Until August 30, adult Californians who refused to join a posse could be fined up to $1,000 under section 150 of the state’s penal code. But on that date, the governor signed SB 192, so that requirement is now a thing of the past.
You can still join a posse voluntarily, of course, you just can’t be forced to do it.
Since 1872, the law in California has said this:
Every able-bodied person above 18 years of age who neglects or refuses to join the posse comitatus or power of the county, by neglecting or refusing to aid and assist in taking or arresting any person against whom there may be issued any process, or by neglecting to aid and assist in retaking any person who… may have escaped from arrest or imprisonment, or by neglecting or refusing to aid and assist in preventing any breach of the peace, or the commission of any criminal offense, being thereto lawfully required by any [officer or judge] is punishable by a fine of not less than fifty dollars ($50) nor more than one thousand dollars ($1,000).
Most people are familiar with the word “posse” from movies, I think, but few realize that in most states—apparently all but four—it is in fact still illegal for them not to join a posse if the sheriff demands it. (I made fun of South Carolina for this in my book, The Emergency Sasquatch Ordinance, somehow still available on Amazon to this very day, but I was just picking on it as an example.) These laws date back not just to the original 13 colonies but all the way back to ninth-century England, according to this excellent post (excellent but longer law-review version here).
Today, of course, we have ginormous police forces who are very, very, very, very heavily armed and often quite eager to use those arms, but until pretty recently such a thing did not exist.

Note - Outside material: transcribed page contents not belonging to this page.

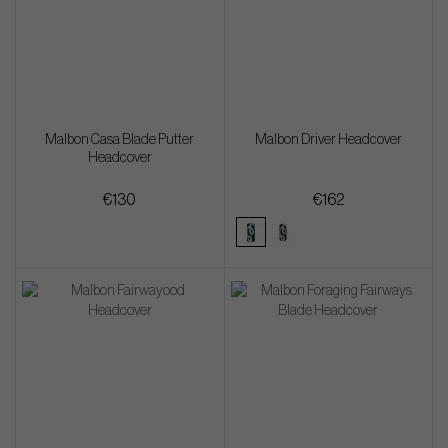
Malbon Casa Blade Putter
Malbon Driver Headcover
Headcover
€130
€162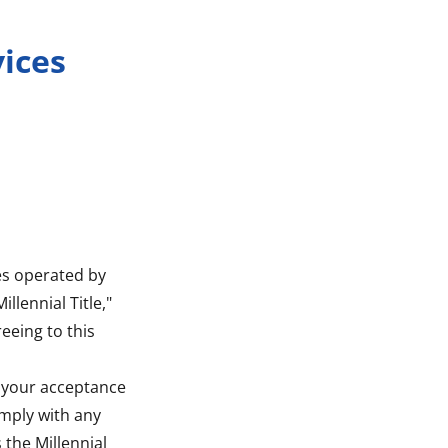
vices
ces operated by
illennial Title,"
reeing to this
on your acceptance
omply with any
 the Millennial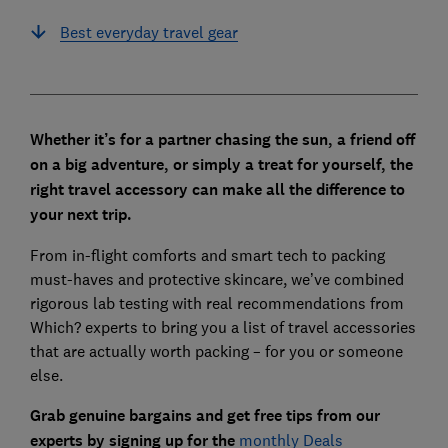
Best everyday travel gear
Whether it’s for a partner chasing the sun, a friend off
on a big adventure, or simply a treat for yourself, the
right travel accessory can make all the difference to
your next trip.
From in-flight comforts and smart tech to packing
must-haves and protective skincare, we’ve combined
rigorous lab testing with real recommendations from
Which? experts to bring you a list of travel accessories
that are actually worth packing – for you or someone
else.
Grab genuine bargains and get free tips from our
experts by signing up for th
e
monthly Deals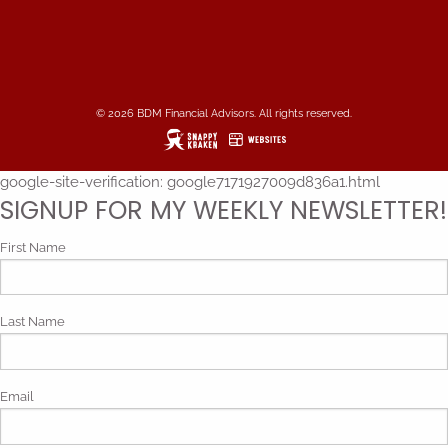
© 2026 BDM Financial Advisors. All rights reserved.
google-site-verification: google7171927009d836a1.html
SIGNUP FOR MY WEEKLY NEWSLETTER!
First Name
Last Name
Email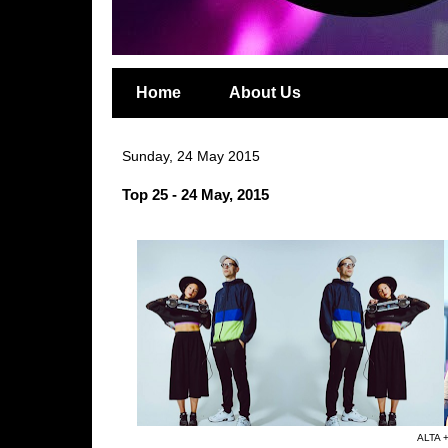
Home
About Us
Sunday, 24 May 2015
Top 25 - 24 May, 2015
ALTA +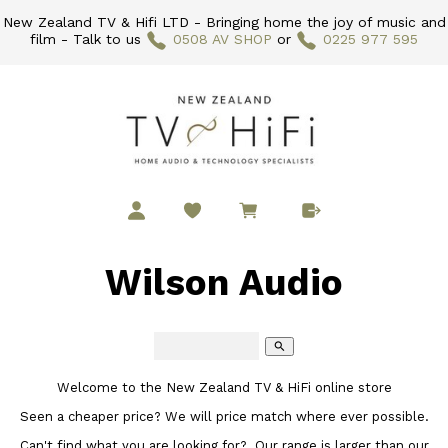
New Zealand TV & Hifi LTD - Bringing home the joy of music and
film - Talk to us
0508 AV SHOP
or
0225 977 595
Wilson Audio
search
Welcome to the New Zealand TV & HiFi online store
Seen a cheaper price? We will price match where ever possible.
Can't find what you are looking for? Our range is larger than our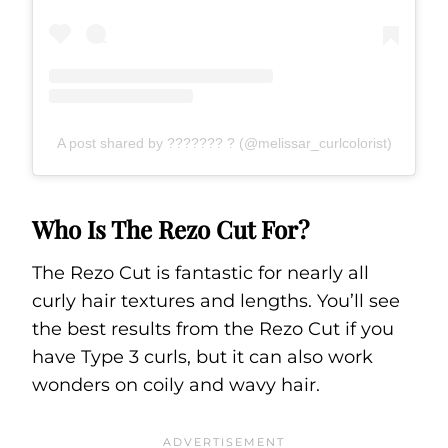
A post shared by ??????? ? (@melissar_curlcolorist)
Who Is The Rezo Cut For?
The Rezo Cut is fantastic for nearly all
curly hair textures and lengths. You’ll see
the best results from the Rezo Cut if you
have Type 3 curls, but it can also work
wonders on coily and wavy hair.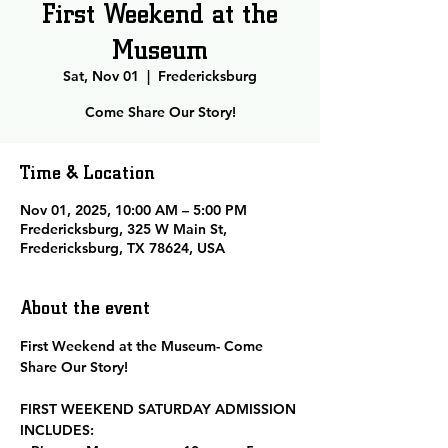
First Weekend at the
Museum
Sat, Nov 01
  |  
Fredericksburg
Come Share Our Story!
Time & Location
Nov 01, 2025, 10:00 AM – 5:00 PM
Fredericksburg, 325 W Main St,
Fredericksburg, TX 78624, USA
About the event
First Weekend at the Museum- Come 
Share Our Story!
FIRST WEEKEND SATURDAY ADMISSION 
INCLUDES: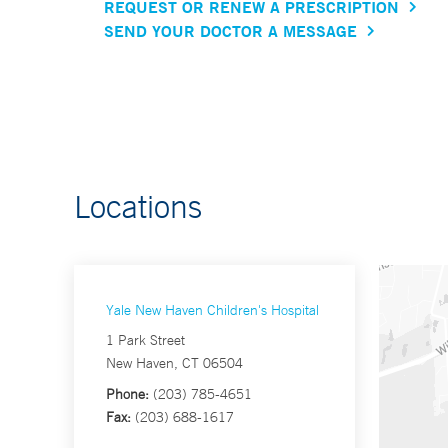
REQUEST OR RENEW A PRESCRIPTION
SEND YOUR DOCTOR A MESSAGE
Locations
Yale New Haven Children's Hospital
1 Park Street
New Haven, CT 06504
Phone:
(203) 785-4651
Fax:
(203) 688-1617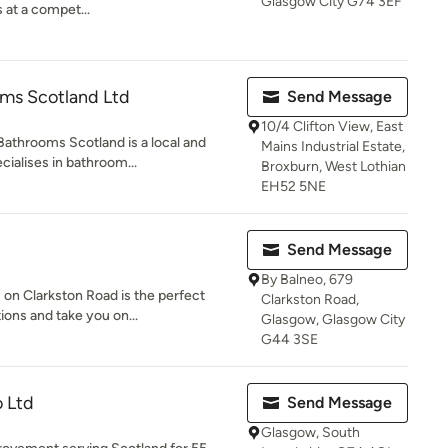
Glasgow City G74 3EF
 at a compet...
oms Scotland Ltd
Send Message
10/4 Clifton View, East
Bathrooms Scotland is a local and
Mains Industrial Estate,
ialises in bathroom...
Broxburn, West Lothian
EH52 5NE
Send Message
By Balneo, 679
on Clarkston Road is the perfect
Clarkston Road,
ions and take you on...
Glasgow, Glasgow City
G44 3SE
 Ltd
Send Message
Glasgow, South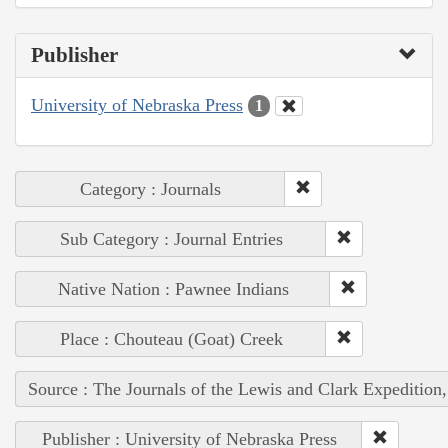
Publisher
University of Nebraska Press
1
Category : Journals
Sub Category : Journal Entries
Native Nation : Pawnee Indians
Place : Chouteau (Goat) Creek
Source : The Journals of the Lewis and Clark Expedition
Publisher : University of Nebraska Press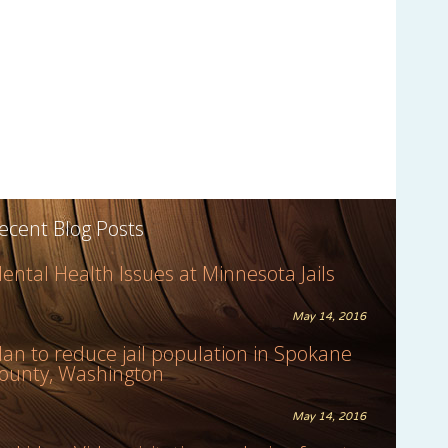
ecent Blog Posts
ental Health Issues at Minnesota Jails
May 14, 2016
lan to reduce jail population in Spokane
ounty, Washington
May 14, 2016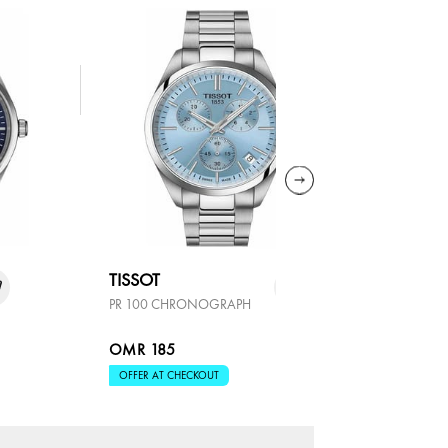
TISSOT
TISSOT
PR 100 CHRONOGRAPH
SEASTAR 
OMR 185
OMR 29
OFFER AT CHECKOUT
OFFER AT 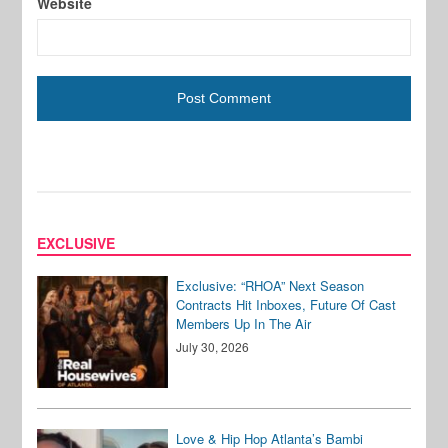
Website
EXCLUSIVE
Exclusive: “RHOA” Next Season
Contracts Hit Inboxes, Future Of Cast
Members Up In The Air
July 30, 2026
Love & Hip Hop Atlanta’s Bambi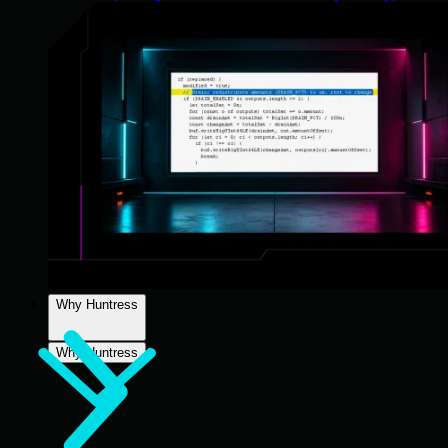
Why Huntress
Why Huntress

If there was a problem that took more than one county sheriff to solve, he had to go out and get people to help him, which he did by exercising the “power of the county,” or posse comitatus. It was the duty of every able-bodied citizen to join if necessary.
Sort of like jury duty, but with guns.
Although it sounds like great fun, there just aren’t as many opportunities to form posses as there used to be. According to the state legislature’s bill analysis, it could not find any examples of the California Posse Comitatus Act of 1872 being put to use in the last 50 years. This is a little surprising, since the list of officers who theoretically have the power to force compliance include everybody from the Highway Patrol to the marshal of the California State Fair. But maybe they didn’t know they could use it. Too late now.
The repeal measure passed overwhelmingly. It was unanimous in the state Senate, and 63-5 in the Assembly. Only one group seems to have filed an argument in opposition. Can you guess who? Yes, the California State Sheriffs’ Association. “We are unfamiliar with concerns with this statute other than it was enacted many years ago and carries a fine for a person who disobeys it,” the sheriffs said. Yes, just because something was enacted during Ulysses S. Grant’s first term doesn’t mean it isn’t useful today, if you might be able to punish somebody with it. That’s what I always say.